Zisblatt was one of five Hungarian Holocaust survivors whose story was featured in the 1998 Academy Award-winning documentary movie, The Last Days, directed by James Moll and produced by Steven Spielberg. The documentary follows Zisblatt as she and her daughter travel back to sites of memory, including Zisblatt's childhood town, which she had not seen since her deportation in 1944. Zisblatt also visited the ghetto she was formerly placed in, before she was deported to Auschwitz. Experimental psychologist George Mastroianni, in his Times of Israel Blogs piece discussing The Last Days and a 2010 blog piece by independent scholar Joachim Neander, stated, "Neander analyzed Zisblatt's testimony and raised concerns about the factual accuracy of some of the elements of her story."

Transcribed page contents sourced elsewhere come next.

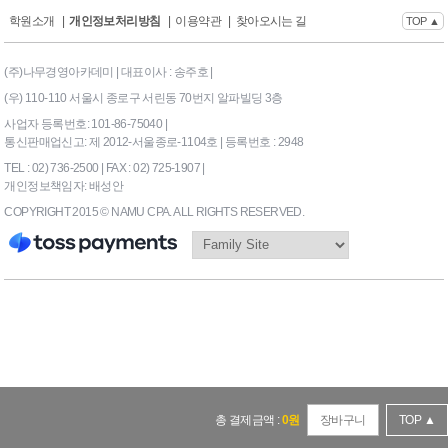
학원소개
|
개인정보처리방침
|
이용약관
|
찾아오시는 길
TOP ▲
(주)나무경영아카데미 | 대표이사 : 송주호 |
(우) 110-110 서울시 종로구 서린동 70번지 알파빌딩 3층
사업자 등록번호: 101-86-75040 |
통신판매업신고: 제 2012-서울종로-1104호 | 등록번호 : 2948
TEL : 02) 736-2500 | FAX : 02) 725-1907 |
개인정보책임자: 배성안
COPYRIGHT 2015 © NAMU CPA. ALL RIGHTS RESERVED.
169|End Timer : 0.0859375
총 결제금액 :
0
원
장바구니
TOP ▲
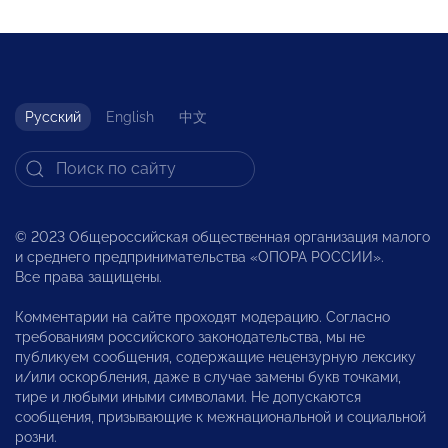
Русский
English
中文
© 2023 Общероссийская общественная организация малого
и среднего предпринимательства «ОПОРА РОССИИ».
Все права защищены.
Комментарии на сайте проходят модерацию. Согласно
требованиям российского законодательства, мы не
публикуем сообщения, содержащие нецензурную лексику
и/или оскорбления, даже в случае замены букв точками,
тире и любыми иными символами. Не допускаются
сообщения, призывающие к межнациональной и социальной
розни.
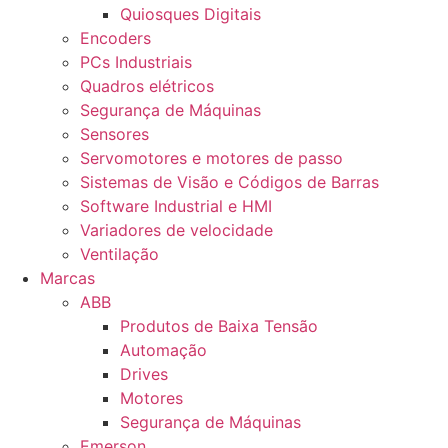
Quiosques Digitais
Encoders
PCs Industriais
Quadros elétricos
Segurança de Máquinas
Sensores
Servomotores e motores de passo
Sistemas de Visão e Códigos de Barras
Software Industrial e HMI
Variadores de velocidade
Ventilação
Marcas
ABB
Produtos de Baixa Tensão
Automação
Drives
Motores
Segurança de Máquinas
Emerson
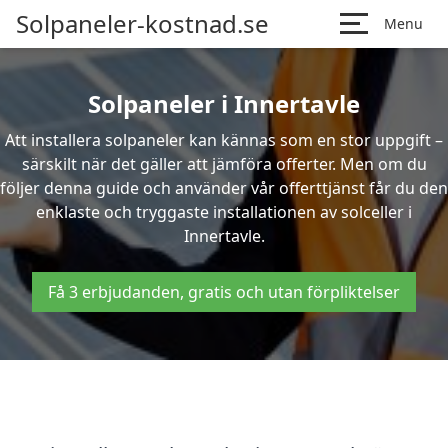
Solpaneler-kostnad.se
Menu
Solpaneler i Innertavle
Att installera solpaneler kan kännas som en stor uppgift –
särskilt när det gäller att jämföra offerter. Men om du
följer denna guide och använder vår offerttjänst får du den
enklaste och tryggaste installationen av solceller i
Innertavle.
Få 3 erbjudanden, gratis och utan förpliktelser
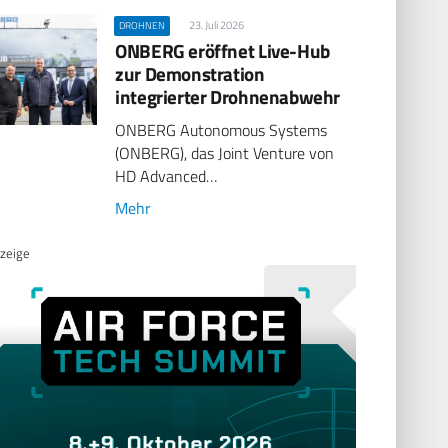
23. Juli 2026
DROHNEN
ONBERG eröffnet Live-Hub
zur Demonstration
integrierter Drohnenabwehr
ONBERG Autonomous Systems
(ONBERG), das Joint Venture von
HD Advanced…
Mehr
zeige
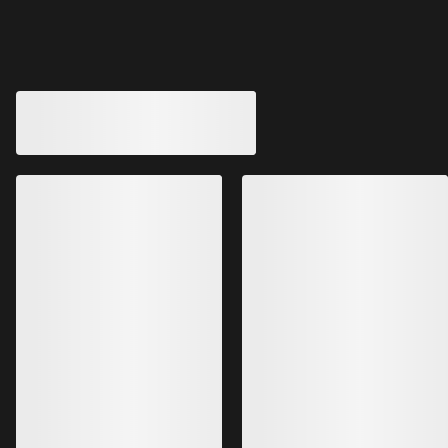
También pueden gustarle
MEJORADO
Mallas Satoro SL Merino Wool Mujer
Mallas Rho Hybrid 
Nuestras mallas en mezla de lana
Pantalón de primera
merina más ligeras
hueca
120,00 €
180,00 €
84,00 €
63,00 €
-
126,00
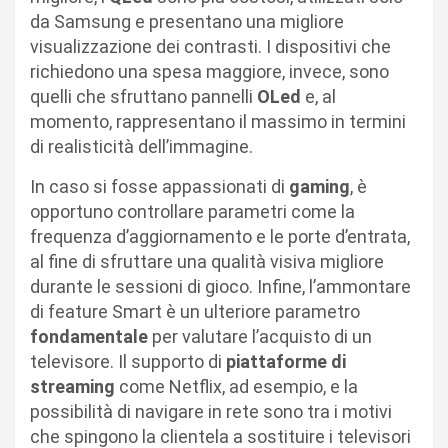
da Samsung e presentano una migliore
visualizzazione dei contrasti. I dispositivi che
richiedono una spesa maggiore, invece, sono
quelli che sfruttano pannelli
OLed
e, al
momento, rappresentano il massimo in termini
di realisticità dell’immagine.
In caso si fosse appassionati di
gaming
, è
opportuno controllare parametri come la
frequenza d’aggiornamento e le porte d’entrata,
al fine di sfruttare una qualità visiva migliore
durante le sessioni di gioco. Infine, l’ammontare
di feature Smart è un ulteriore parametro
fondamentale
per valutare l’acquisto di un
televisore. Il supporto di
piattaforme di
streaming
come Netflix, ad esempio, e la
possibilità di navigare in rete sono tra i motivi
che spingono la clientela a sostituire i televisori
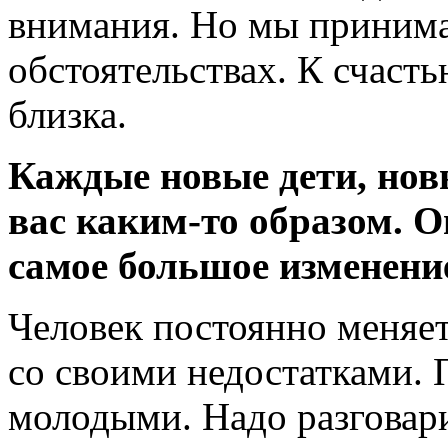
внимания. Но мы приним
обстоятельствах. К счасть
близка.
Каждые новые дети, нов
вас каким-то образом. О
самое большое изменени
Человек постоянно меняетс
со своими недостатками. 
молодыми. Надо разговари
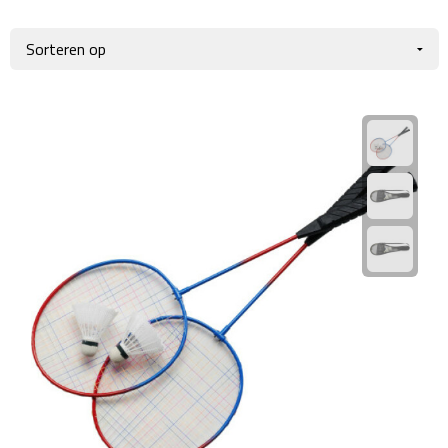
Giftcards
Business trolleys
Wellness Giftsets
Documententassen
Kledingtassen
Laptophoezen & -tassen
Tablettassen
Reistassen & Trolleys
Reistassen
Trolleys
Reistas trolleys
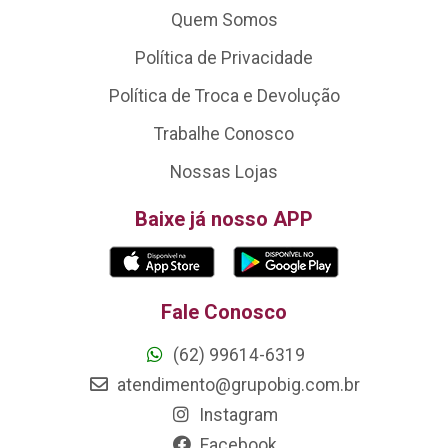
Quem Somos
Política de Privacidade
Política de Troca e Devolução
Trabalhe Conosco
Nossas Lojas
Baixe já nosso APP
Fale Conosco
(62) 99614-6319
atendimento@grupobig.com.br
Instagram
Facebook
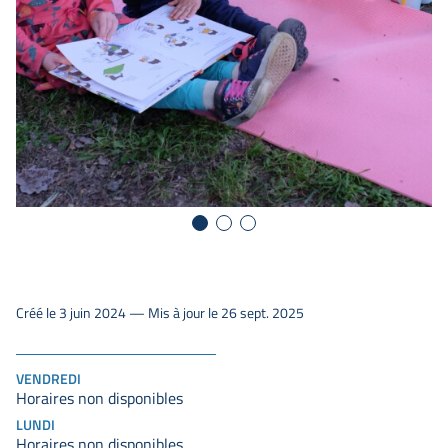
Créé le 3 juin 2024 — Mis à jour le 26 sept. 2025
VENDREDI
Horaires non disponibles
LUNDI
Horaires non disponibles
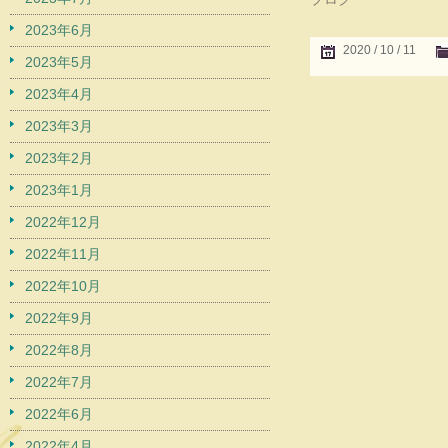
2023年6月
2020 / 10 / 11
2023年5月
2023年4月
2023年3月
2023年2月
2023年1月
2022年12月
2022年11月
2022年10月
2022年9月
2022年8月
2022年7月
2022年6月
2022年4月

A 2021 article published in The Times of Israel stated that "serious doubts" about the veracity of Zisblatt's testimony were raised by Joachim Neander in 2010. According to Mastroianni, Irene's story is often cited by Holocaust deniers. In 2012, Neander argued that many "easily refutable" stories were an obstacle in delivering accurate Holocaust education, citing Irene Zisblatt's story as one example.

==Personal life==
Zisblatt now lives in Broward County, Florida. She has a son Mark, a daughter Robin, five grandchildren and one great-grandchild. She frequently makes visits to American schools to talk about her personal Holocaust experiences.